Could you copy out all the lines in the material below where the word "sobre" occurs?

= = =

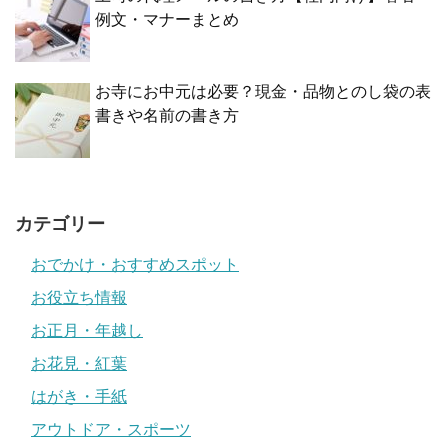
例文・マナーまとめ
お寺にお中元は必要？現金・品物とのし袋の表
書きや名前の書き方
カテゴリー
おでかけ・おすすめスポット
お役立ち情報
お正月・年越し
お花見・紅葉
はがき・手紙
アウトドア・スポーツ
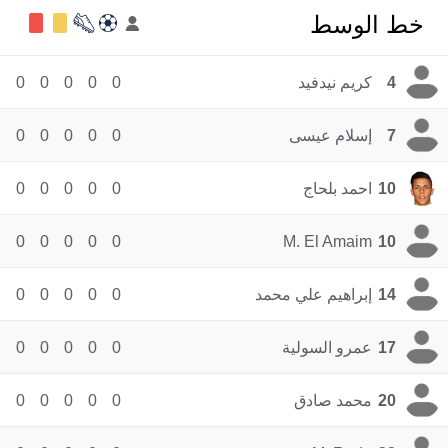
خط الوسط
4
كريم نيدفيد
0
0
0
0
0
7
إسلام عيسى
0
0
0
0
0
10
احمد بلحاج
0
0
0
0
0
0
0
0
0
0
M. El Amaim
10
14
إبراهيم علي محمد
0
0
0
0
0
17
عمرو السولية
0
0
0
0
0
20
محمد صادق
0
0
0
0
0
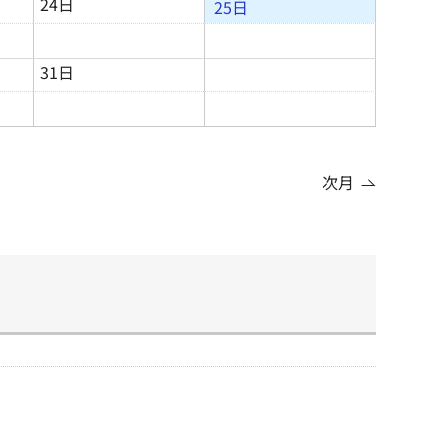
24日
25日
31日
次月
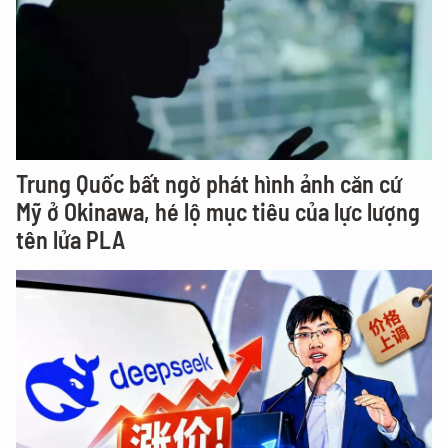
Trung Quốc bất ngờ phát hình ảnh căn cứ
Mỹ ở Okinawa, hé lộ mục tiêu của lực lượng
tên lửa PLA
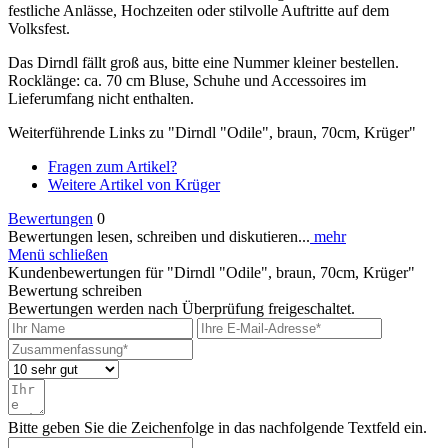
festliche Anlässe, Hochzeiten oder stilvolle Auftritte auf dem
Volksfest.
Das Dirndl fällt groß aus, bitte eine Nummer kleiner bestellen.
Rocklänge: ca. 70 cm Bluse, Schuhe und Accessoires im
Lieferumfang nicht enthalten.
Weiterführende Links zu "Dirndl "Odile", braun, 70cm, Krüger"
Fragen zum Artikel?
Weitere Artikel von Krüger
Bewertungen
0
Bewertungen lesen, schreiben und diskutieren...
mehr
Menü schließen
Kundenbewertungen für "Dirndl "Odile", braun, 70cm, Krüger"
Bewertung schreiben
Bewertungen werden nach Überprüfung freigeschaltet.
Bitte geben Sie die Zeichenfolge in das nachfolgende Textfeld ein.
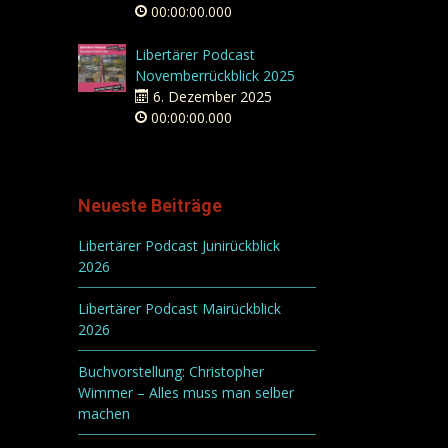
00:00:00.000
Libertärer Podcast
Novemberrückblick 2025
6. Dezember 2025
00:00:00.000
Neueste Beiträge
Libertärer Podcast Junirückblick
2026
Libertärer Podcast Mairückblick
2026
Buchvorstellung: Christopher
Wimmer – Alles muss man selber
machen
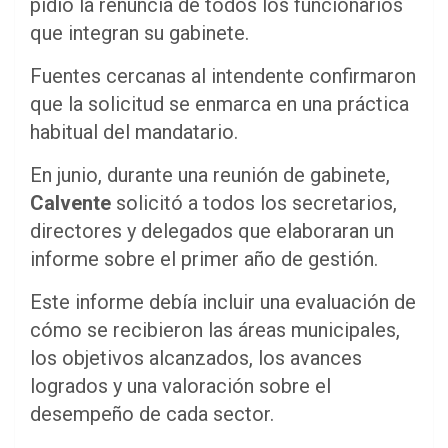
pidió la renuncia de todos los funcionarios
que integran su gabinete.
Fuentes cercanas al intendente confirmaron
que la solicitud se enmarca en una práctica
habitual del mandatario.
En junio, durante una reunión de gabinete,
Calvente
solicitó a todos los secretarios,
directores y delegados que elaboraran un
informe sobre el primer año de gestión.
Este informe debía incluir una evaluación de
cómo se recibieron las áreas municipales,
los objetivos alcanzados, los avances
logrados y una valoración sobre el
desempeño de cada sector.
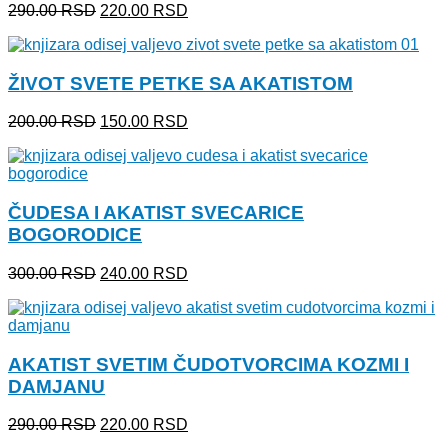
Originalna
Trenutna
290.00
RSD
220.00
RSD
cena
cena
je
je:
bila:
220.00 RSD.
ŽIVOT SVETE PETKE SA AKATISTOM
290.00 RSD.
Originalna
Trenutna
200.00
RSD
150.00
RSD
cena
cena
je
je:
bila:
150.00 RSD.
200.00 RSD.
ČUDESA I AKATIST SVECARICE
BOGORODICE
Originalna
Trenutna
300.00
RSD
240.00
RSD
cena
cena
je
je:
bila:
240.00 RSD.
300.00 RSD.
AKATIST SVETIM ČUDOTVORCIMA KOZMI I
DAMJANU
Originalna
Trenutna
290.00
RSD
220.00
RSD
cena
cena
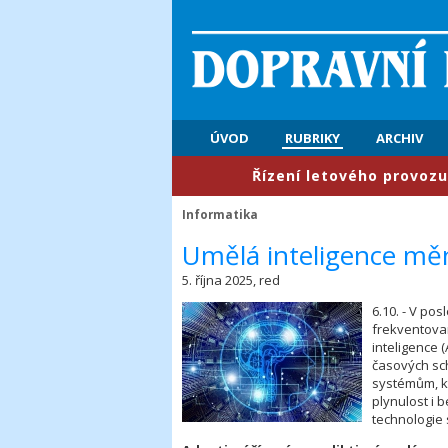
ÚVOD
RUBRIKY
ARCHIV
​Řízení letového provozu: První
Informatika
​Umělá inteligence měn
5. října 2025, red
6.10. - V po
frekventova
inteligence 
časových sc
systémům, kt
plynulost i 
technologie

= = =

=== Response for this exercise ===
informe sobre el primer año de gestión.
logrados y una valoración sobre el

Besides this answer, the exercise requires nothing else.